There is a lot to recommend an “ounce of prevention.” We take this medicine when we eat wholesome food and exercise, and when we get the oil changed in our vehicles. When it comes to computing there are probably few people left in the business world who don’t have some kind of virus protection on their desktop or laptop, and there are countless organizations that spend large sums of money every year to secure their fixed computing assets and the data they hold.

But when it comes to mobile devices, prevention of data loss seems to be on the back burner even while the threats are increasing.

So just what are the threats? Well consider the concept of something called “snoopware.” This is basically the stuff that used to be only in the hands of government spies. These types of programs turn on your phone’s camera when you don’t know about it, or export data from your phone to a nearby laptop or other phone. Imagine one of these loose on your project manager’s cell phone, or your engineer’s PDA.

Then too there are all the usual suspects: viruses, Trojan horses, and even malware that drains your battery. There are those who argue that mobile devices are inherently more risky than fixed systems when it comes to threats of these kinds. The reasons they offer is that mobile devices come in a wide variety of operating systems and their portability means that data breaches might be more difficult to detect, and harder to rein in once discovered – if discovered at all. Then too, during the course of a business day you are trading information with many people, not all of it is intended for a wide audience.

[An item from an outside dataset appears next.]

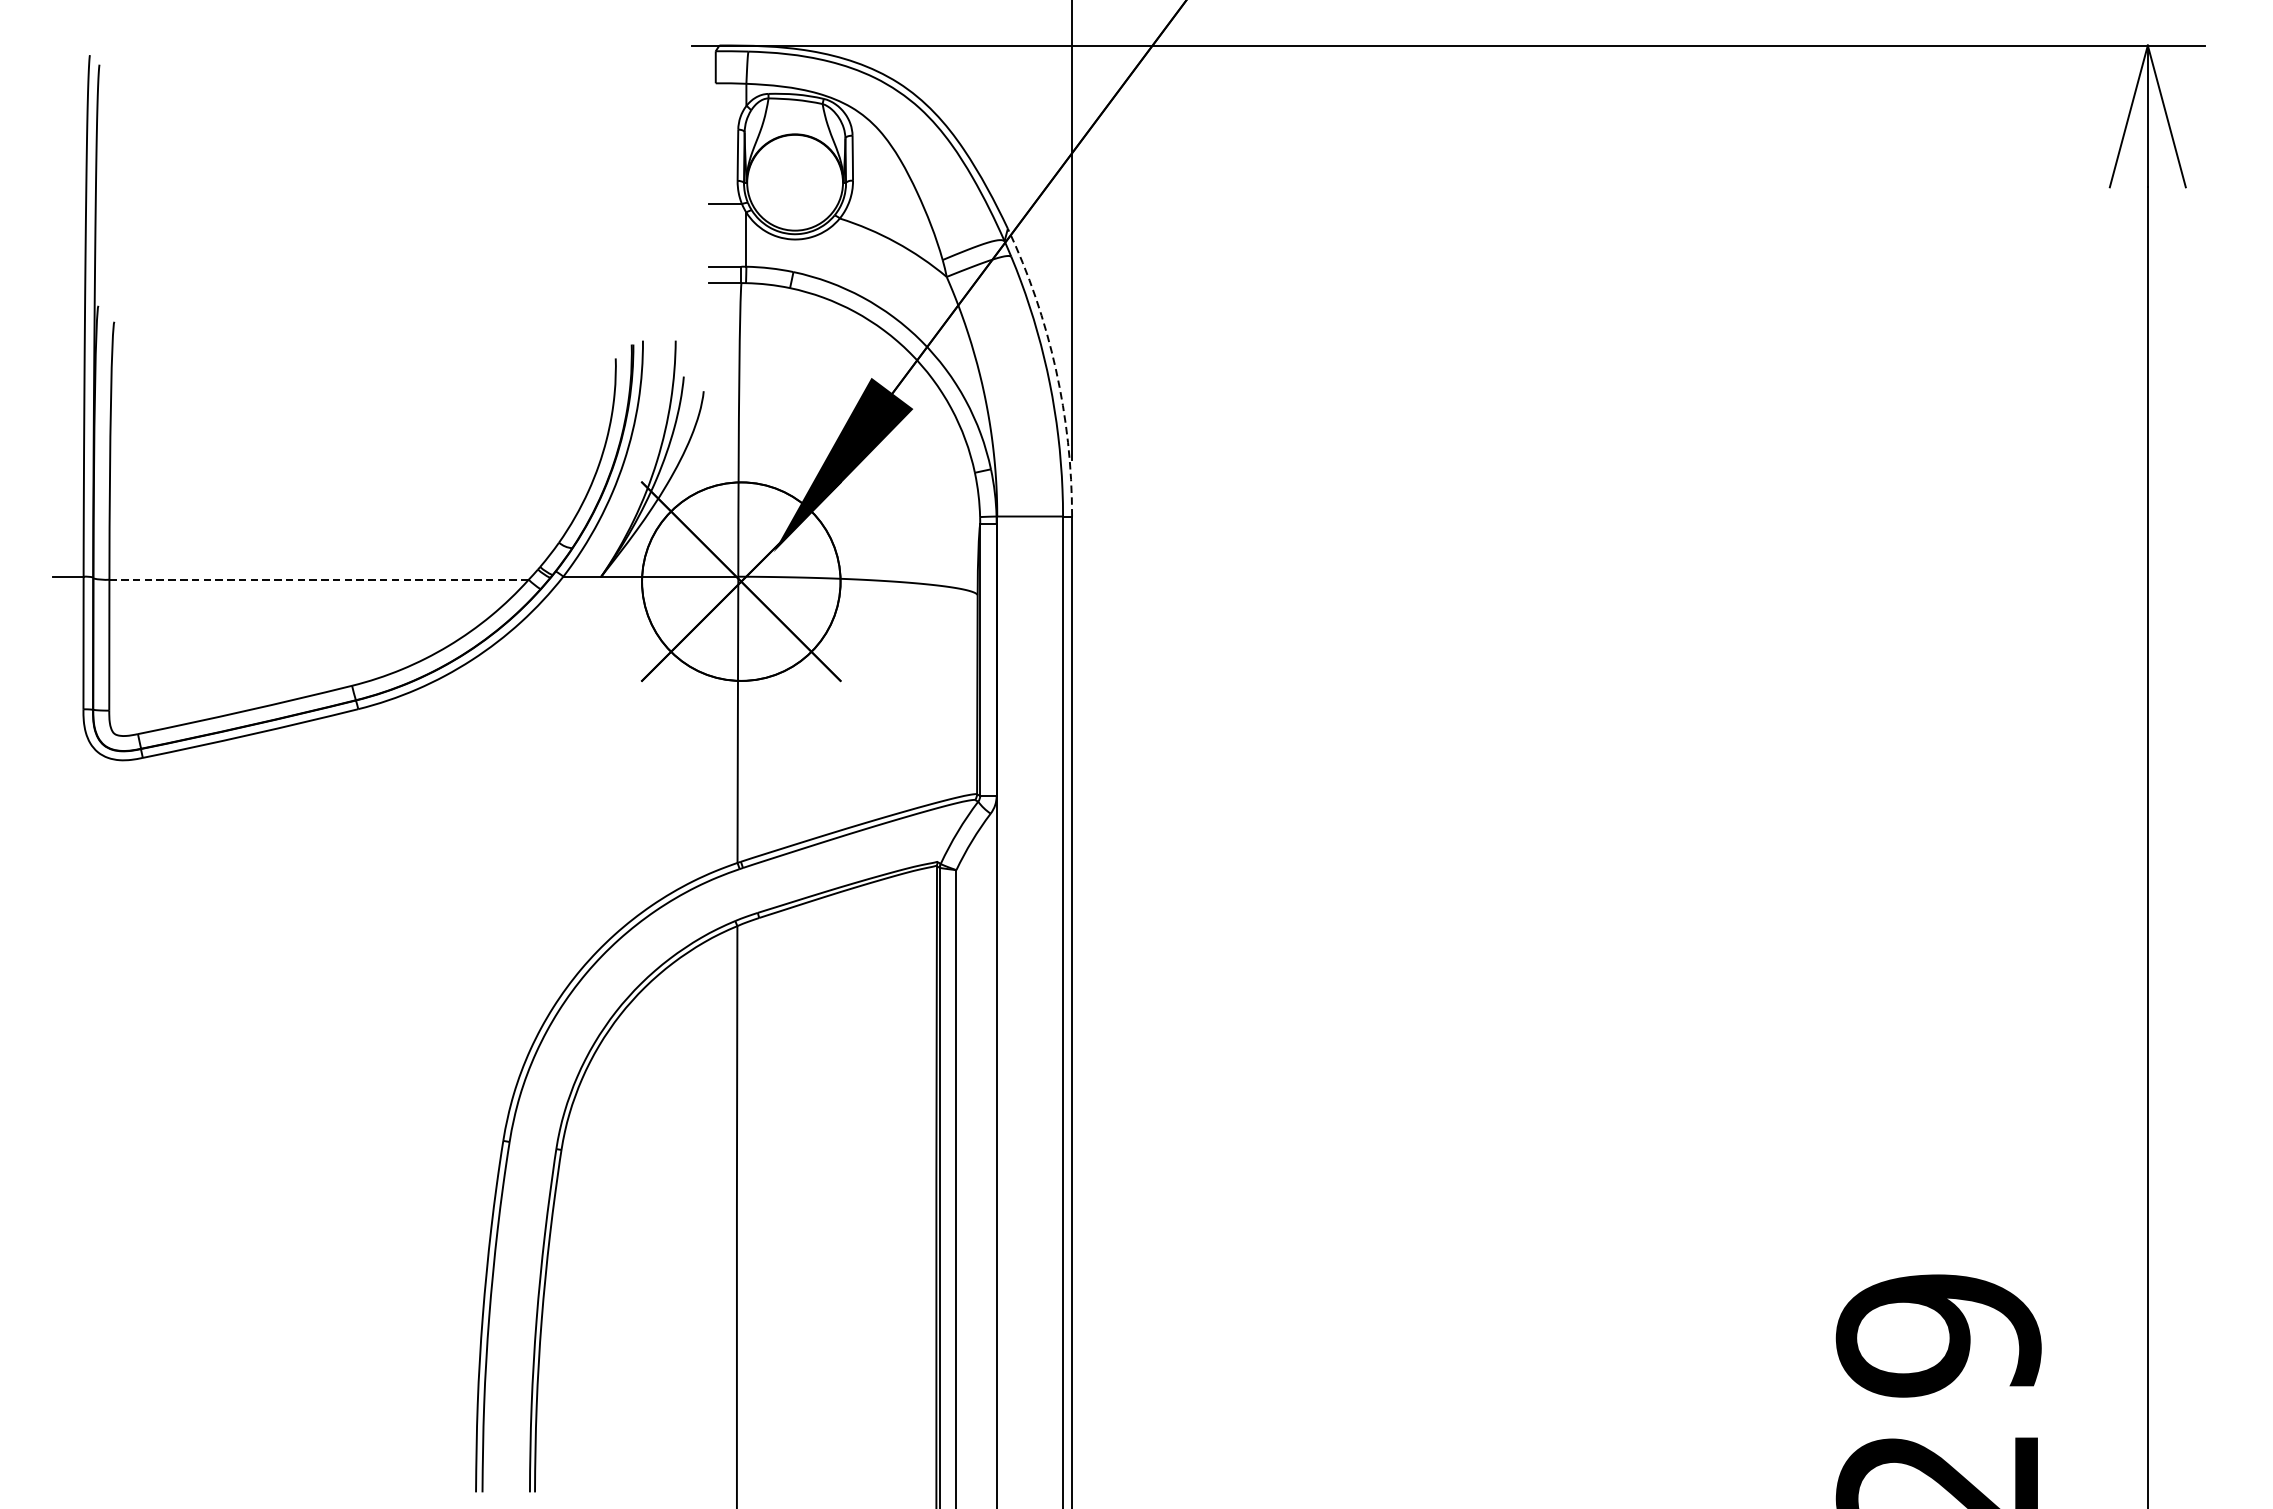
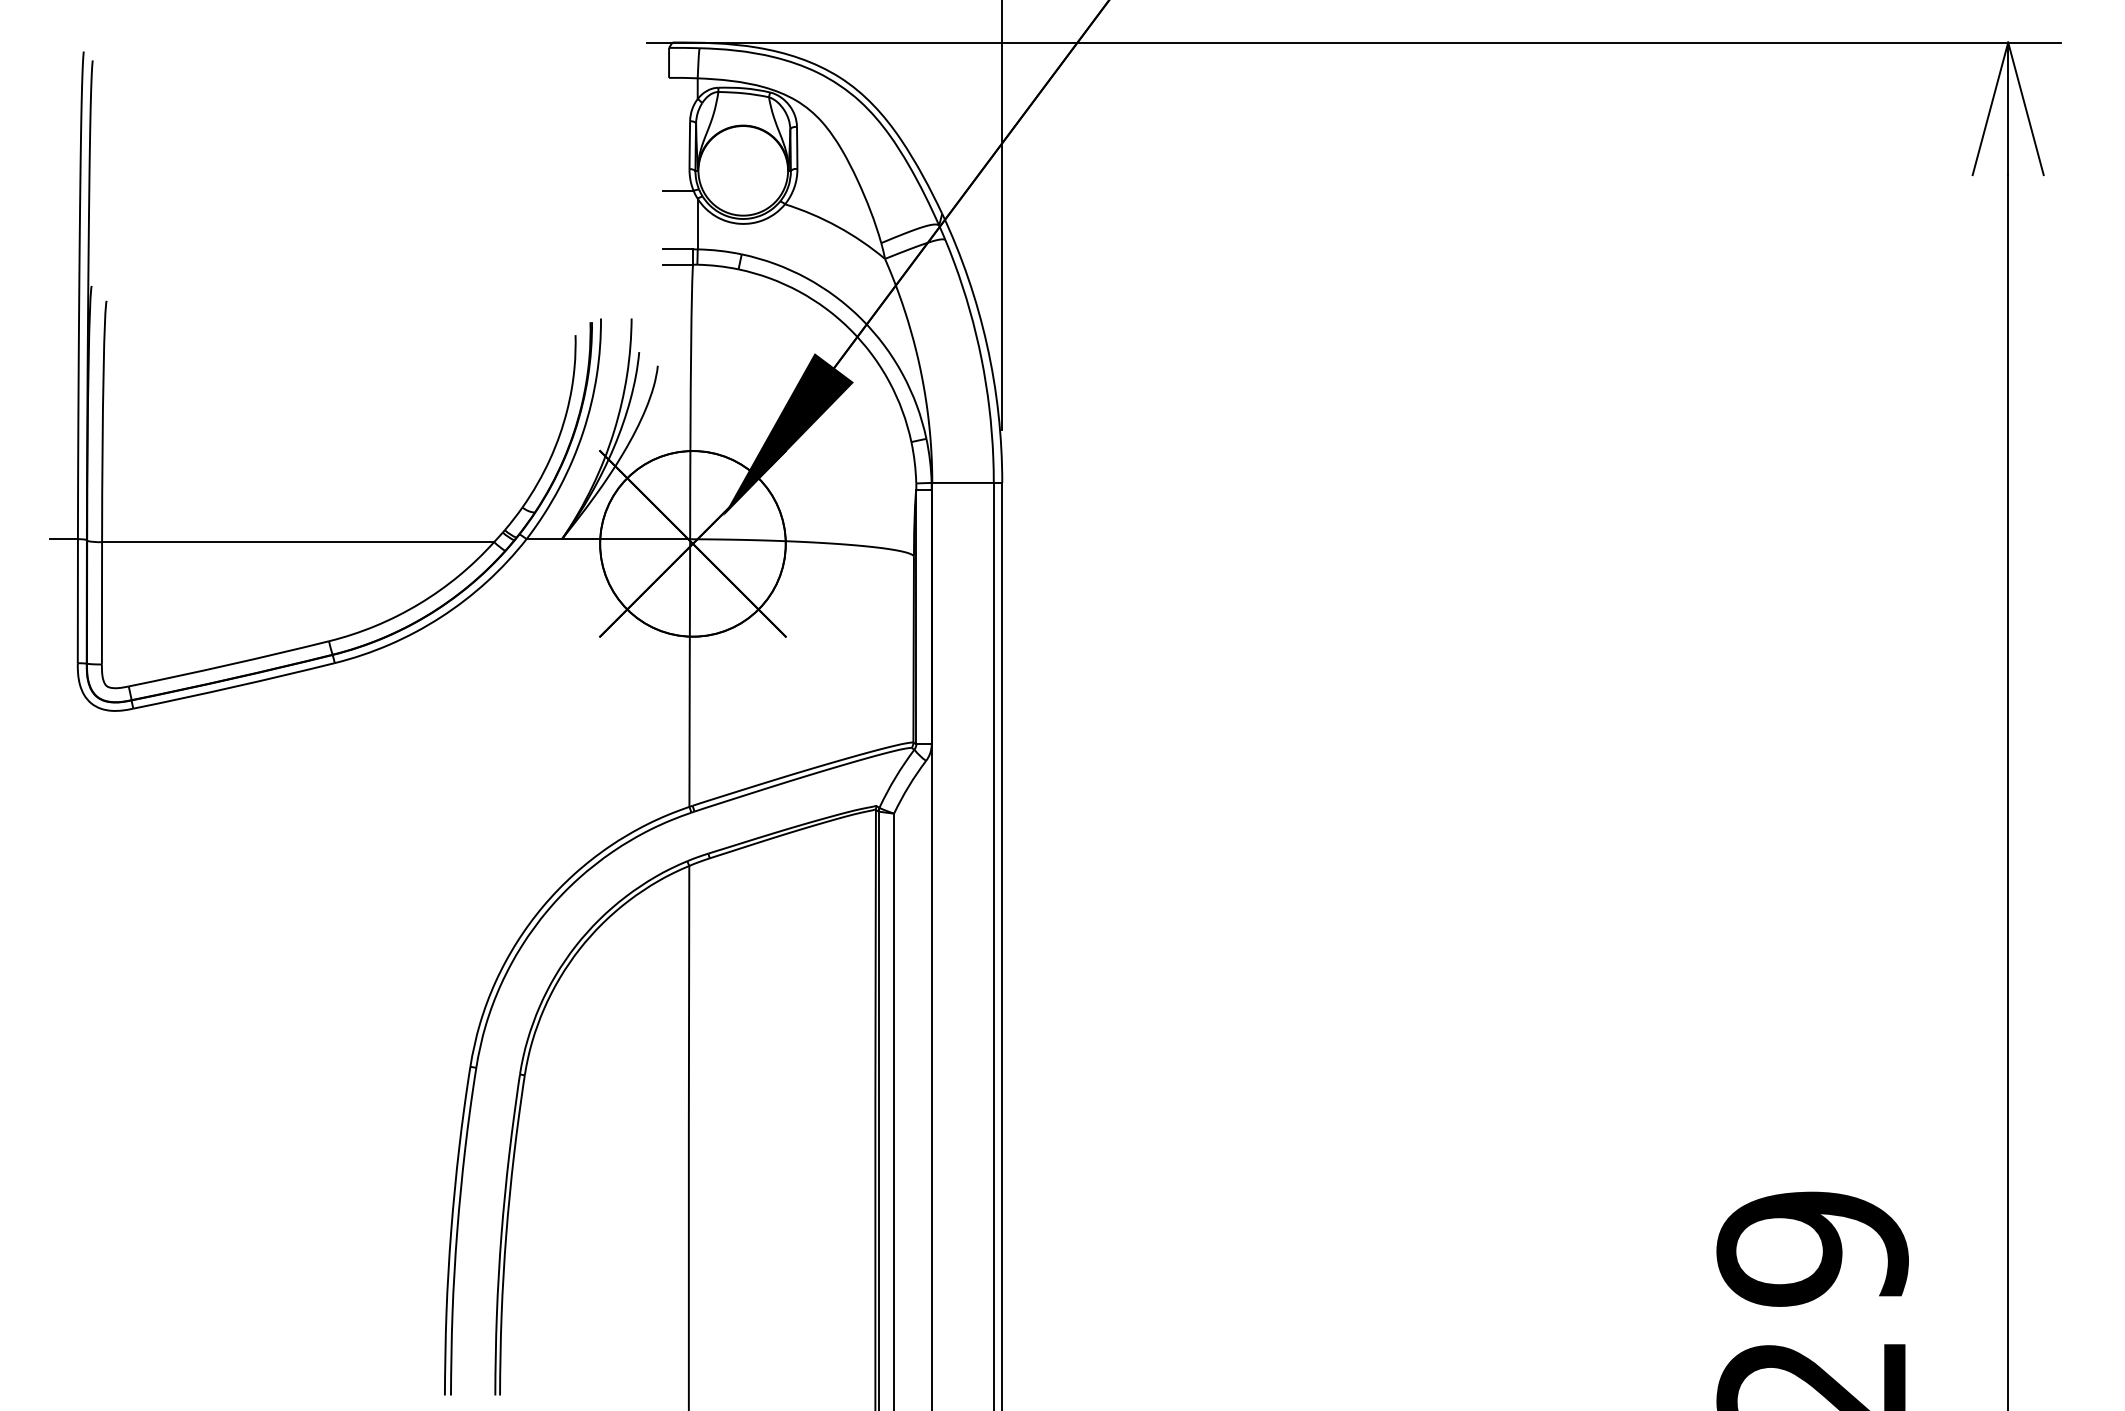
arc: (1056, 369) -> (987, 345), dashed -> solid
line: (319, 580) -> (298, 542), dashed -> solid

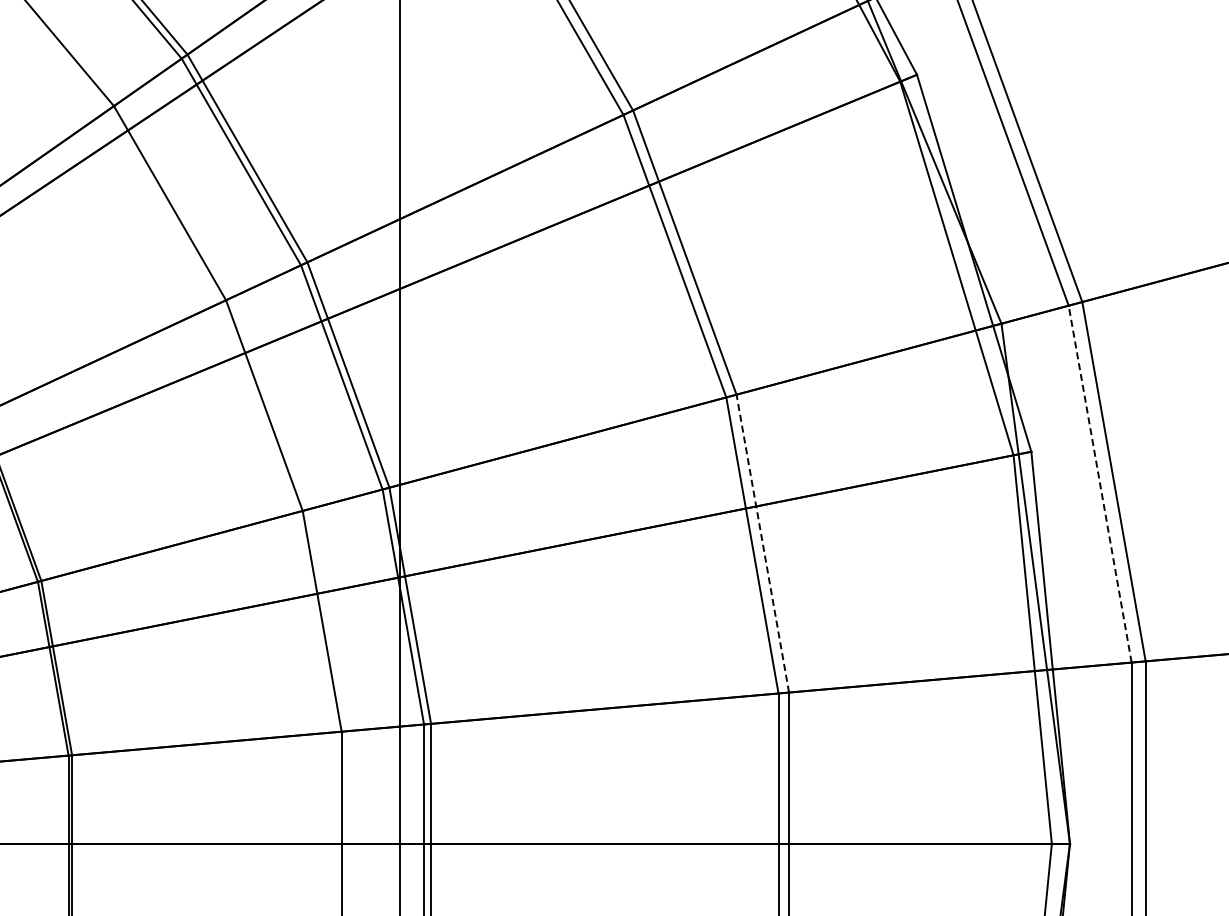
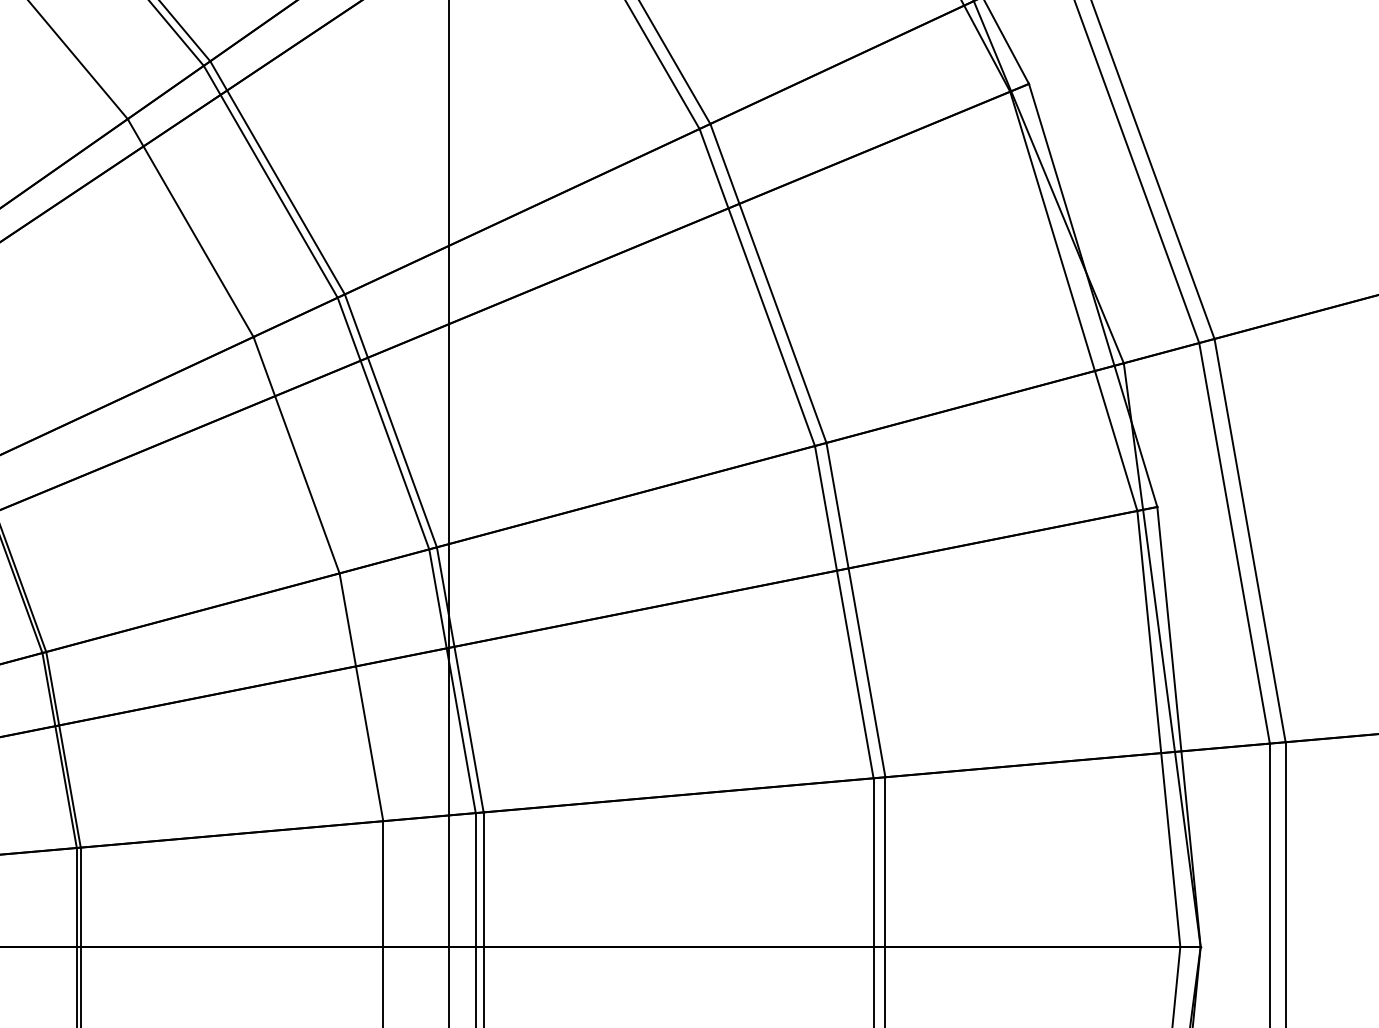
line: (1100, 483) -> (1234, 542), dashed -> solid
line: (762, 543) -> (855, 609), dashed -> solid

Your trusted painting subcontractor could very well have sensitive data of yours on his cellphone in the form of email messages, contact information or cost data. You trust him, but what about all the mobile devices he comes near every day? Do you trust all of those? Are the people who manage the security of those devices also trusted? Worse, do you even know how your partners handle their mobile data?

Sometimes it seems like the whole technology security thing is just too big to get your mind around. That’s when I begin to wonder about things.

I’m sure I’m not the only one who has wondered if antivirus software makers are behind the viruses and malware that their products protect against. After all, in an insane world it would be an incredibly profitable business model. Sometimes the timelines of things add to my wonderment. Consider these headlines of CNET articles from a few weeks in 2000 paying close attention to the dates:

According to that last article it was McAfee’s Finland-based F-Secure that discovered the Phage.936 in the dead of night. Symantec had just released its antivirus software for the Palm in the spring of that year at a time when its stock had been languishing because of its close tie to the consumer retail market.

This is of course an exercise in entertainment and I only offer it for the delight of those readers who enjoy conspiracy theories. We have to proceed under the assumption that there is integrity within the software and hardware pipelines, otherwise all is lost.

Regardless of the source of these scourges to mobile devices there is an indication that companies are ill prepared for the chaos that may be coming their way from them. In a paper authored by two executives at Unisys it was noted that by this year nearly 70 percent of U.S. workers would be using mobile devices. Their point that it was “remarkable” how quickly the mobile platforms had integrated with fixed enterprise systems without the in-depth security vetting that had typically accompanied other technology rollouts, was a startling understatement.

At that time the authors also pointed out that while 80 percent of organizations reported allowing employees to access data remotely, only 32 percent had provided any security training to those employees.

Perhaps the idea of securing mobile devices is such a quagmire we just prefer to bury our heads in the sand and hope everything works out. After all, these devices are ubiquitously used for personal as well as business purposes. Just how do you begin to separate the two during a 12 hour day filled with email, phone calls, pictures, data exchanges and document viewings? Just how do you make sure everyone shares data only on a need to know basis, and then they share only the right data? How do you make sure all your cell phones are running up-to-date antivirus and spyware software?

It’s time to start thinking about the answers.